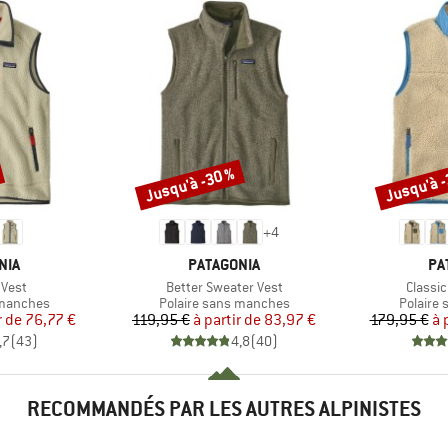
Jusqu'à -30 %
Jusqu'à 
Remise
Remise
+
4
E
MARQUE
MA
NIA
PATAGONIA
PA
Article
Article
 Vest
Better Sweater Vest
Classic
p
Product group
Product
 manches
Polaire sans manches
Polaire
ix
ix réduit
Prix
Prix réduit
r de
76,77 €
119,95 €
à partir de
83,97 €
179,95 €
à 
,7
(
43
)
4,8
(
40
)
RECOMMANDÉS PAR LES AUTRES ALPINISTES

◆ ◆ ◆

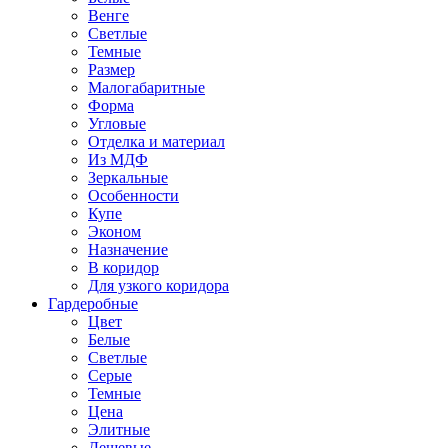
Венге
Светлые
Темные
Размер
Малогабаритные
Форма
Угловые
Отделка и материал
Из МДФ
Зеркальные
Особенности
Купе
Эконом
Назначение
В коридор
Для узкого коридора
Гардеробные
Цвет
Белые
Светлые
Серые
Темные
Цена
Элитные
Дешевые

◆ ◆ ◆

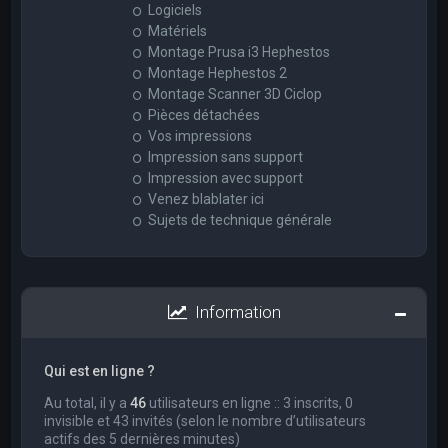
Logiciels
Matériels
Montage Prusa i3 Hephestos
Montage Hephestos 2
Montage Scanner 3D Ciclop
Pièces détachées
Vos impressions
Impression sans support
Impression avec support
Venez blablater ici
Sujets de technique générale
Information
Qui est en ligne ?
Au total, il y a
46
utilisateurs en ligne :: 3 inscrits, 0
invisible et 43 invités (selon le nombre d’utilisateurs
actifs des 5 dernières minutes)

◆ ◆ ◆

* **WORK ORDER**
Copy word for word the lines in the records from the one containing "Jusqu'à -30 %" through the one containing "RECOMMANDÉS PAR LES AUTRES ALPINISTES", both included.

* **ANSWER BOX**
Jusqu'à -30 %
Jusqu'à 
Remise
Remise
+
4
E
MARQUE
MA
NIA
PATAGONIA
PA
Article
Article
 Vest
Better Sweater Vest
Classic
p
Product group
Product
 manches
Polaire sans manches
Polaire
ix
ix réduit
Prix
Prix réduit
r de
76,77 €
119,95 €
à partir de
83,97 €
179,95 €
à 
,7
(
43
)
4,8
(
40
)
RECOMMANDÉS PAR LES AUTRES ALPINISTES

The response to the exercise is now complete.